David Orbison wins constructive unfair dismissal case against Charity Commission

Employment Tribunal rules against him on three other counts relating to his disagreement with the regulator over the African Aids Action case

David Orbison
David Orbison

The senior case worker who resigned from the Charity Commission in 2010 after a dispute over an inquiry has won a claim for constructive unfair dismissal at the Employment Tribunal in Liverpool by a majority verdict.

But the three members of the tribunal unanimously ruled against David Orbison on three other claims, for detriment and unfair dismissal, indirect discrimination and discrimination due to a disability, which relates to a clinical diagnosis of anxiety and depression.

The tribunal included two lay members and a judge. The judge’s opinion was that all claims against Orbison failed, while the two lay members backed his claim that the commission had breached its "duty to make reasonable adjustments" by insisting that he meet one of his senior managers to discuss a return to work after he had been signed off with stress.

The judgment, released this week, says Orbison’s claims came after a series of disagreements between him and his managers over the case of African Aids Action, a small charity he was assigned to investigate – he felt the chair of the charity was using charitable funds for personal benefit.

Orbison felt senior staff had handled the case too leniently, leading him to make a complaint under the Public Interest Disclosure Act 1998, which is intended to protect whisteblowers. Disagreements over the case led to a deterioration in his relationship with senior management, the judgment says.

A draft of the inquiry report into African Aids Action, which was critical of the charity, was leaked to Third Sector in 2010. A less critical revised final inquiry report was published later in the year.

After long-running internal disputes, Orbison was signed off work suffering from stress. After a number of exchanges between his solicitors and the commission, it was eventually suggested that he attend a meeting with Lynn Killoran, head of compliance at the commission, to talk about a return to work. Orbison said this was unreasonable because of the breakdown in his relationship with Killoran.

He later resigned and filed claims for unfair dismissal and discrimination.

The judgment says that Orbison claimed his complaints about the charity were sidelined, that he had been misled and not supported by the commission, that he had unfairly been subjected to threats of disciplinary procedure, that he had been subjected to stress and that he had endured "public humiliation and criticism" without the right to respond.

However, the judgment says that senior management were supportive towards Orbison and that they made efforts to accommodate his feelings, to manage his workload and to protect him from harassment by the chair of the charity.

The judgment says the commission’s insistence that Orbison meet Killoran, rather than a diversity officer, constituted a breach of the commission’s duty as an employer to make "reasonable adjustments" to support him.
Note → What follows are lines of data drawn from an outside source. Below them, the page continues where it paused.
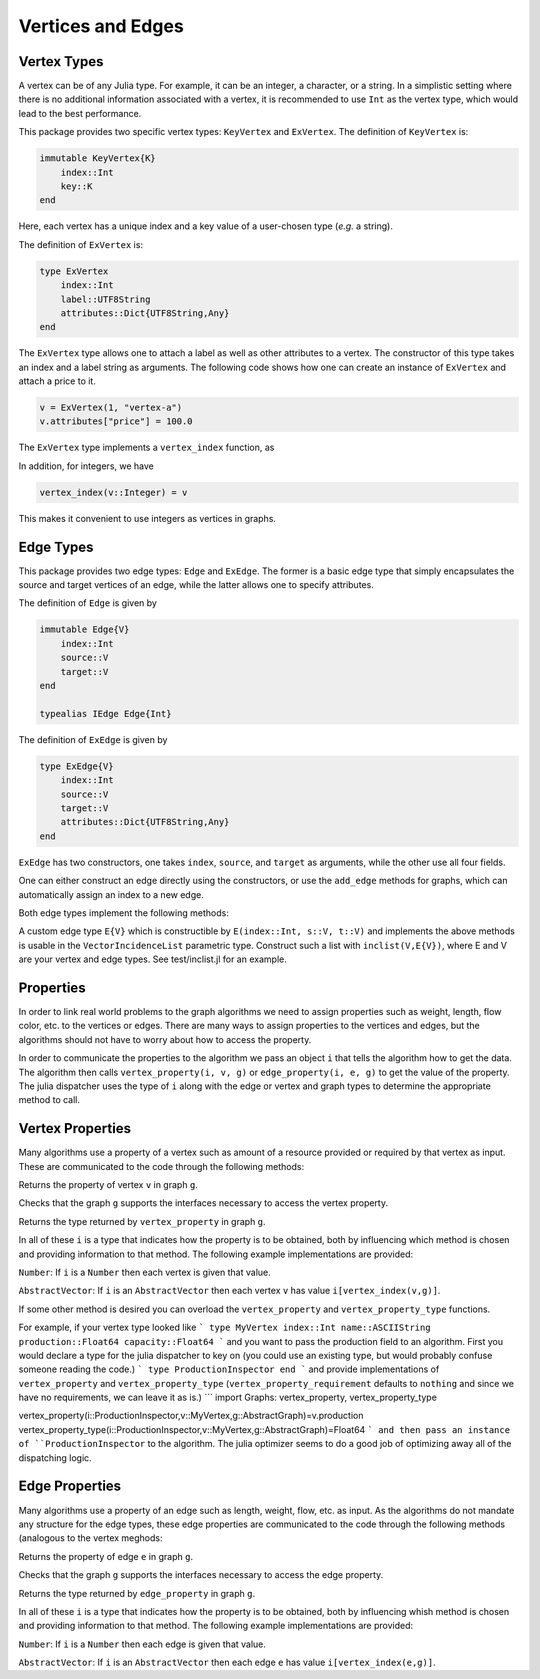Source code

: Vertices and Edges
===================

Vertex Types
-------------

A vertex can be of any Julia type. For example, it can be an integer, a character, or a string. In a simplistic setting where there is no additional information associated with a vertex, it is recommended to use ``Int`` as the vertex type, which would lead to the best performance.

This package provides two specific vertex types: ``KeyVertex`` and ``ExVertex``. The definition of ``KeyVertex`` is:

.. code-block:: python

    immutable KeyVertex{K}
        index::Int
        key::K
    end

Here, each vertex has a unique index and a key value of a user-chosen type (*e.g.* a string).

The definition of ``ExVertex`` is:

.. code-block:: python

    type ExVertex
        index::Int
        label::UTF8String
        attributes::Dict{UTF8String,Any}
    end

The ``ExVertex`` type allows one to attach a label as well as other attributes to a vertex. The constructor of this type takes an index and a label string as arguments. The following code shows how one can create an instance of ``ExVertex`` and attach a price to it.

.. code-block:: python

    v = ExVertex(1, "vertex-a")
    v.attributes["price"] = 100.0

The ``ExVertex`` type implements a ``vertex_index`` function, as

.. py:function:: vertex_index(v)

    returns the index of the vertex ``v``.

In addition, for integers, we have

.. code-block:: python

    vertex_index(v::Integer) = v

This makes it convenient to use integers as vertices in graphs.


Edge Types
-----------

This package provides two edge types: ``Edge`` and ``ExEdge``. The former is a basic edge type that simply encapsulates the source and target vertices of an edge, while the latter allows one to specify attributes.

The definition of ``Edge`` is given by

.. code-block:: python

    immutable Edge{V}
        index::Int
        source::V
        target::V
    end

    typealias IEdge Edge{Int}

The definition of ``ExEdge`` is given by

.. code-block:: python

    type ExEdge{V}
        index::Int
        source::V
        target::V
        attributes::Dict{UTF8String,Any}
    end

``ExEdge`` has two constructors, one takes ``index``, ``source``, and ``target`` as arguments, while the other use all four fields.

One can either construct an edge directly using the constructors, or use the ``add_edge`` methods for graphs, which can automatically assign an index to a new edge.

Both edge types implement the following methods:

.. py:function:: edge_index(e)

    returns the index of the edge ``e``.

.. py:function:: source(e)

    returns the source vertex of the edge ``e``.

.. py:function:: target(e)

    returns the target vertex of the edge ``e``.

.. py::function:: revedge(e)

    returns a new edge, exactly the same except source and target are switched.

A custom edge type ``E{V}`` which is constructible by ``E(index::Int, s::V, t::V)`` and implements the above methods is usable in the ``VectorIncidenceList`` parametric type.  Construct such a list with ``inclist(V,E{V})``, where E and V are your vertex and edge types.  See test/inclist.jl for an example.

Properties
--------

In order to link real world problems to the graph algorithms we need
to assign properties such as weight, length, flow color, etc. to the
vertices or edges.   There are many ways to assign properties to the 
vertices and edges, but the algorithms should not have to worry about
how to access the property.

In order to communicate the properties to the algorithm we pass an
object ``i`` that tells the algorithm how to get the data.  The
algorithm then calls ``vertex_property(i, v, g)`` or
``edge_property(i, e, g)``  to get the value of the property. The
julia dispatcher uses the type of ``i`` along with the edge or vertex
and graph types to determine the appropriate method to call. 

Vertex Properties
---------------

Many algorithms use a property of a vertex such as amount of a
resource provided or required by that vertex as input. These are
communicated to the code through the following methods:

.. py::function:: vertex_property(i, v, g)
Returns the property of vertex ``v`` in graph ``g``.

.. py::function:: vertex_property_requirement(i, g)
Checks that the graph ``g`` supports the interfaces necessary to 
access the vertex property.

.. py::function:: vertex_property_type(i, g)
Returns the type returned by ``vertex_property`` in graph ``g``.

In all of these ``i`` is a type that indicates how the property is to
be obtained, both by influencing which method is chosen and providing
information to that method.  The following example implementations are provided:

``Number``:  If ``i`` is a ``Number`` then each vertex is given that
value.

``AbstractVector``:  If ``i`` is an ``AbstractVector`` then each
vertex ``v`` has value ``i[vertex_index(v,g)]``.

If some other method is desired you can overload the
``vertex_property`` and ``vertex_property_type`` functions.

For example, if your vertex type looked like
```
type MyVertex
index::Int
name::ASCIIString
production::Float64
capacity::Float64
```
and you want to pass the production field to an algorithm.  First you
would declare a type for the julia dispatcher to key on (you could
use an existing type, but would probably confuse someone reading the
code.)
```
type ProductionInspector
end
```
and provide implementations of ``vertex_property`` and
``vertex_property_type`` (``vertex_property_requirement`` defaults to
``nothing`` and since we have no requirements, we can leave it as is.)
```
import Graphs: vertex_property, vertex_property_type

vertex_property(i::ProductionInspector,v::MyVertex,g::AbstractGraph)=v.production
vertex_property_type(i::ProductionInspector,v::MyVertex,g::AbstractGraph)=Float64
```
and then pass an instance of ``ProductionInspector`` to the
algorithm.  The julia optimizer seems to do a good job of optimizing
away all of the dispatching logic.




Edge Properties
---------------


Many algorithms use a property of an edge such as length, weight,
flow, etc. as input. As the algorithms do not mandate any structure
for the edge types, these edge properties are
communicated to the code through the following methods (analogous to
the vertex meghods:

.. py::function:: edge_property(i, e, g)
Returns the property of edge ``e`` in graph ``g``.

.. py::function:: edge_property_requirement(i, g)
Checks that the graph ``g`` supports the interfaces necessary to 
access the edge property.

.. py::function:: vertex_property_type(i, g)
Returns the type returned by ``edge_property`` in graph ``g``.

In all of these ``i`` is a type that indicates how the property is to
be obtained, both by influencing whish method is chosen and providing
information to that method.  The following example implementations are provided:

``Number``:  If ``i`` is a ``Number`` then each edge is given that
value.

``AbstractVector``:  If ``i`` is an ``AbstractVector`` then each
edge ``e`` has value ``i[vertex_index(e,g)]``.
The judge who wrote the report did not agree with this view, however, and said that "no matters leading up to his resignation together amounted to a breach of contract".

A spokeswoman for the commission said: "We are pleased the judgment has found that the commission's management acted entirely appropriately in both their management of the claimant and the case in which he made a public interest disclosure."

The spokeswoman said the regulator might appeal against the one majority judgment in Orbison’s favour.

Orbison said he was disappointed with some aspects of the judgment but that it proved he had not been financially motivated and had acted in good faith throughout.

"I believe I have come away from this with my integrity intact, having tried to do ‘the right thing’," he said. He remained convinced that the commission had not acted properly as a regulator in the case of African Aids Action, he said.

"Throughout this, my principal concern was that the commission had become so risk-adverse as to become a wholly ineffective regulator," he said. "I really think that the commission lost sight of who it should be regulating. It seems as if it is yet another ‘no-touch’ regulator."